Inteligência artificial na medicina dentária

Inteligência artificial na medicina dentária

Para quem tem estado atento às últimas notícias do sector tecnológico, terá certamente reparado que a OpenAI lançou recentemente o ChatGPT, um novo chatbot de inteligência artificial (IA). É espantoso ver como esta tecnologia funciona e com que rapidez pode realizar tarefas extremamente complexas e ter praticamente toda a informação que está online à sua disposição numa questão de segundos.

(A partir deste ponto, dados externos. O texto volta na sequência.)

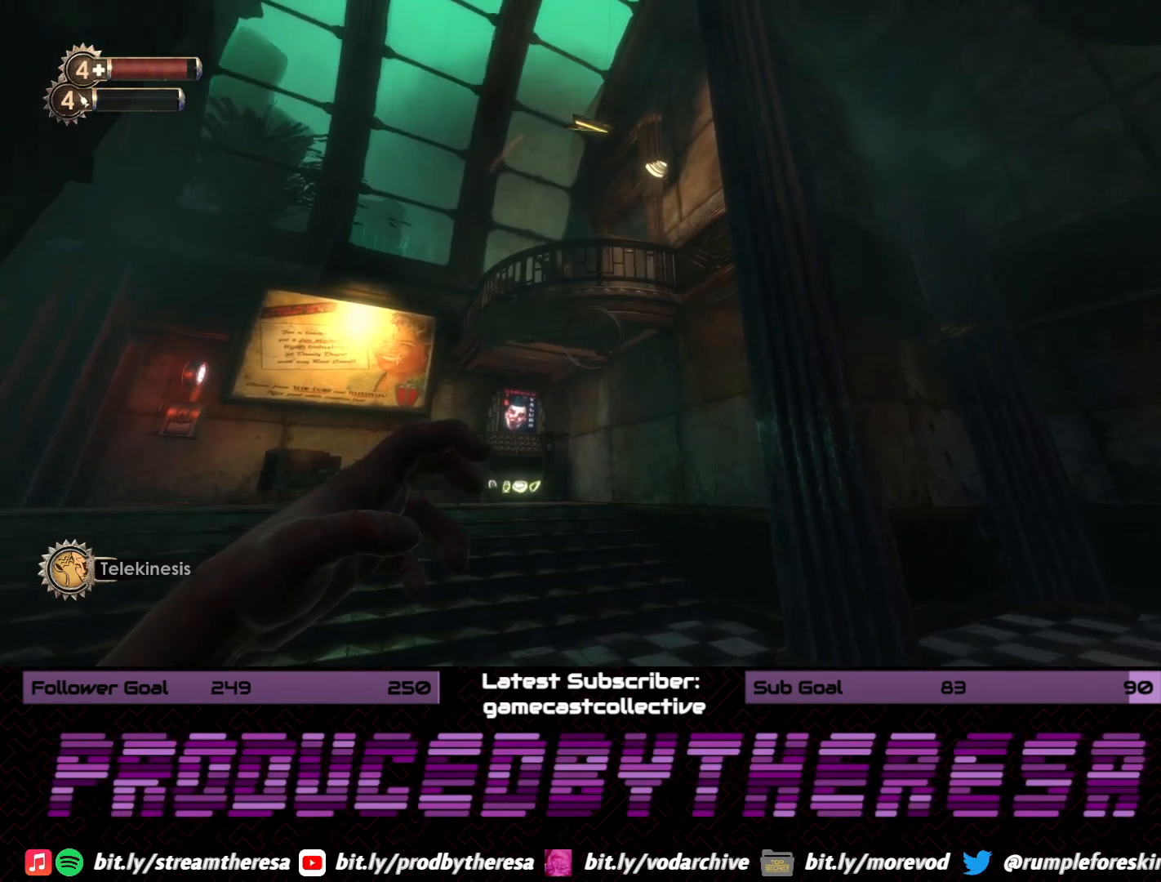
{"dt_ms": 500, "buttons": [], "left_stick": "down", "right_stick": "down", "events": [[50, "left_stick", "center"], [200, "left_stick", "down"], [383, "right_stick", "down"]]}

Tive de o testar várias vezes e tentar forçá-lo a cometer um erro sobre a informação que eu queria, mas esta tecnologia de aprendizagem automática é muito poderosa.

Por exemplo, pedi-lhe que me escrevesse uma canção sobre um tema específico e pedi-lhe os acordes de que mais gostava e, em menos de 10 segundos, tinha uma canção que podia tocar facilmente na guitarra. Cheguei a pedir-lhe que escrevesse este artigo, citando artigos e dando exemplos de aplicação de IA em medicina, e o resultado foi bastante completo, mas como as aplicações de IA em medicina dentária ainda são poucas e pouco relevantes, havia naturalmente pouca informação que pudesse combinar e utilizar de forma inteligente. Como tal, o resultado foi algo interessante, mas não o que eu procurava. Isto não quer dizer que daqui a um ano ou dois, quando o bot puder obter mais informações online e houver mais casos e documentação, a tecnologia não possa ser ainda melhor.

Se perguntarem ao ChatGPT coisas para as quais já existe uma grande quantidade de informação, as respostas são simplesmente espantosas e o mais assustador é que o bot ainda está a aprender. Aprende com cada pergunta e com cada resposta. Vai revolucionar a forma como procuramos a informação e a forma como aprendemos, e a verdade é que muitos empregos estarão em risco com esta tecnologia. Regra geral, não sou uma pessoa que tenha medo das tecnologias, mas se olharmos para a indústria automóvel, que dependia quase exclusivamente de pessoas, todas as tarefas são agora feitas principalmente com recurso a robôs. O trabalho dos caixas de supermercado também já pode ser 100% automatizado. Já existem plataformas para advogados e artigos jurídicos escritos por programas de IA e traduzidos quase instantaneamente. É realmente impressionante.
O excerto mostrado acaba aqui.